[Opening RECORDED INFORMATION section]

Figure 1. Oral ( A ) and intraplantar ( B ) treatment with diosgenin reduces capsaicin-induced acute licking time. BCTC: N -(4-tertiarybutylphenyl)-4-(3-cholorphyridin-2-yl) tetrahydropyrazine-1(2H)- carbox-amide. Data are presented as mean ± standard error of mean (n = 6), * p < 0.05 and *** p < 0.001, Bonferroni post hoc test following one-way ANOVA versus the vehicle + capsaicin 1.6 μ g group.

[Closing RECORDED INFORMATION section]
[Opening RECORDED INFORMATION section]

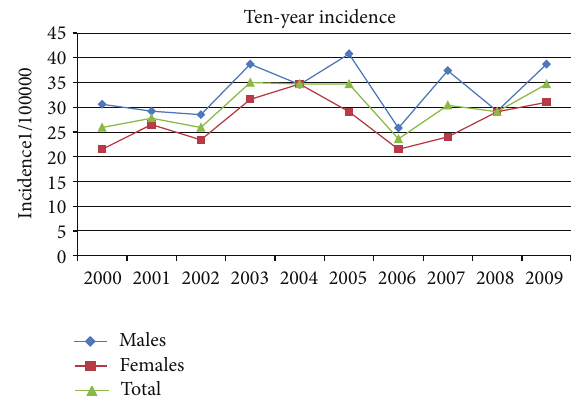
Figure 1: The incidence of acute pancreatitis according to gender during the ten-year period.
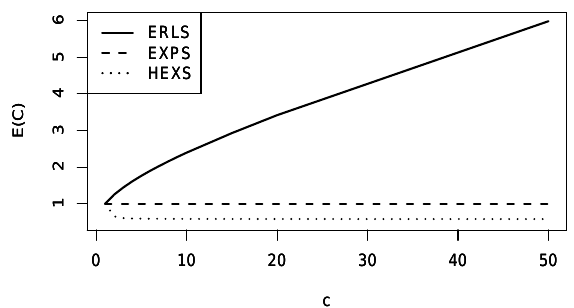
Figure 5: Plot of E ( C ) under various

[Closing RECORDED INFORMATION section]

▶ _WHAT IS EXPECTED_: Each line of the records with the word "acute" in it is to be copied.

▶ _TASK RESPONSE_:
Figure 1. Oral ( A ) and intraplantar ( B ) treatment with diosgenin reduces capsaicin-induced acute licking time. BCTC: N -(4-tertiarybutylphenyl)-4-(3-cholorphyridin-2-yl) tetrahydropyrazine-1(2H)- carbox-amide. Data are presented as mean ± standard error of mean (n = 6), * p < 0.05 and *** p < 0.001, Bonferroni post hoc test following one-way ANOVA versus the vehicle + capsaicin 1.6 μ g group.
Figure 1: The incidence of acute pancreatitis according to gender during the ten-year period.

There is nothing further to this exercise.